Des oies blanches éventrées et des ratons laveurs à la rivière

Des oies blanches éventrées et des ratons laveurs à la rivière

Des carcasses d'oies blanches éventrées gisent au sol en bordure du chemin qui longe la rivière Saint-Charles sur le site de l'ancien dépotoir municipal dans le secteur Victoria-Est à Salaberry-de-Valleyfield.

L’ancien dépotoir situé dans le secteur Victoria-Est, à Salaberry-de-Valleyfield, s’apparente encore à un dépôt d’ordures quatre décennies après sa fermeture.

Aux pneus usés, pièces d’autos inutilisables, nombreux sacs à ordures et autres effets qui font l’objet de débarras, s’ajoutent des animaux morts largués en bordure du chemin qui longe la rivière Saint-Charles, non loin du parc à chiens nouvellement ouvert.

À la réception d’une information du public, Le Journal Saint-François s’est rendu sur place. Nous y avons trouvé des carcasses d’une trentaine d’oies blanches qui avaient été éventrées afin d’y prélever les poitrines. Une vingtaine de mètres plus loin, on a pu voir d’autres oiseaux de la même espèce en état de décomposition avancée et qui avaient déjà subi le même sort.

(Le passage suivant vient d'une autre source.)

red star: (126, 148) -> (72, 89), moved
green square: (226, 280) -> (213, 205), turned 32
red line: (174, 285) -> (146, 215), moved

L’homme qui a communiqué avec Le Journal Saint-François pour signaler la situation affirme également avoir découvert deux ratons laveurs morts, placés sur des planches de bois. Bizarrement, l’individu rencontré sur les lieux a raconté qu’il avait lancé les deux mammifères omnivores dans les eaux de la rivière avant notre arrivée.

Un agent de protection de la faune, Philippe Dupuis, a confirmé que les oies blanches ont vraisemblablement été capturées par un chasseur et que les oiseaux n’ont pas été emportés par une maladie suspecte. «Nous avons déjà observé une telle situation dans le passé», a affirmé l’employé du bureau de Salaberry-de-Valleyfield du ministère québécois des Forêts, de la Faune et des Parcs.

Sébastien Brisebois, technicien affecté à la surveillance de la rage, croit pour sa part qu’un chasseur a disposé des carcasses d’oies à un mauvais endroit. «Nous avons possiblement affaire à des chasseurs, pêcheurs et trappeurs qui n’ont pas mis les restes des proies hors de la vue des passants», a indiquéM. Brisebois. Ce dernier a découvert sur le même site des écailles de mariganes blanches, un poisson propre à la consommation et ayant été mangé sur place.